▶ EXERCISES TO COMPLETE
• 1. In the chemistry solubility questions, what K_sp value is given for mercury(II) hydroxide at 25°C?
• 2. Continue the chemistry solubility questions from where they stop.

▶ SOURCE PASSAGE
========================================

Question

1)Mercury (II) hydroxide is quite insoluble in water (K_sp of Hg(OH)₂ = 3.0×10^-26 at 25°C.In which one of the following solutions would you expect Hg(OH)₂ to be even less soluble than it is in pure water? Why?

(a) 0.1 M NaCl                   (b) 0.1 M HCl                     (c) 0.1 M NaOH                 (d) 0.1 M NaCN

2)How will the solubility of calcium fluoride differ in acidic water compared to neutral water? Why?

(a) It will be more soluble in acidic water

(b) It will be less soluble in acidic water

(c) The solubility in acidic water and neutral water will be the same

Calculate the K_sp for Mg₃(PO₄)₂, given that its molar solubility is 3.57·10^-6 mol/L.

========================================

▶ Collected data
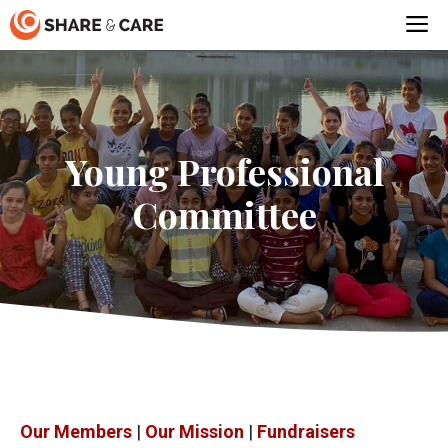
Skip
M
to
content
Young Professional
Committee
Our Members
|
Our Mission
|
Fundraisers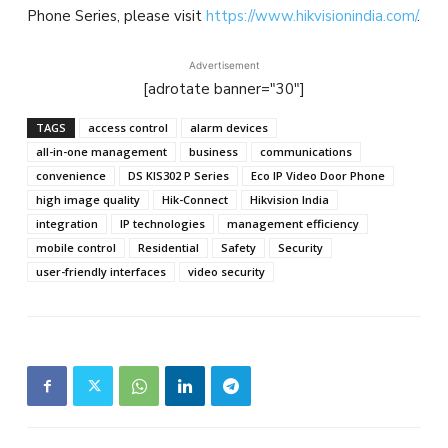
Phone Series, please visit
https://www.hikvisionindia.com/
.
Advertisement
[adrotate banner="30"]
TAGS
access control
alarm devices
all-in-one management
business
communications
convenience
DS KIS302 P Series
Eco IP Video Door Phone
high image quality
Hik-Connect
Hikvision India
integration
IP technologies
management efficiency
mobile control
Residential
Safety
Security
user-friendly interfaces
video security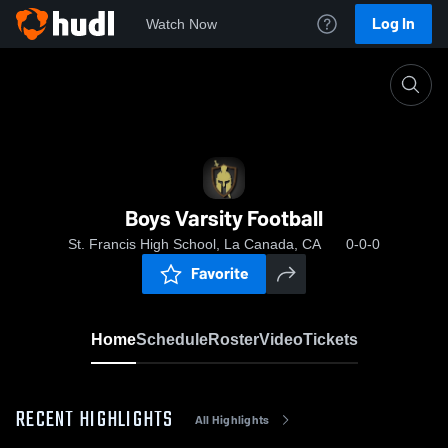
Log In
Watch Now
Home
Boys Varsity Football
Boys Varsity Football
St. Francis High School, La Canada, CA
0-0-0
Favorite
Home
Schedule
Roster
Video
Tickets
RECENT HIGHLIGHTS
All Highlights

========================================

▶ WRITTEN ANSWERS
• 1. 3.0×10^-26

• 2.
Answer 1

1 ) answer : (c) 0.1 M NaOH

explanation:

Hg (OH)2 <-----------------> Hg+2 + 2OH-

NaOH ---------------------> Na+    + OH-

due to common ion the equilibrium shifts to the left so solubility of Hg(OH)2 decreases

2) answer : (a) It will be more soluble in acidic water

CaF2 <----------------> Ca+2   + 2F-

HCl <---------------->   H + Cl

H + F- --------------> HF

so F- ions are removed by acid H+ . so that will be decrease in concentraion of F- in acid .

3)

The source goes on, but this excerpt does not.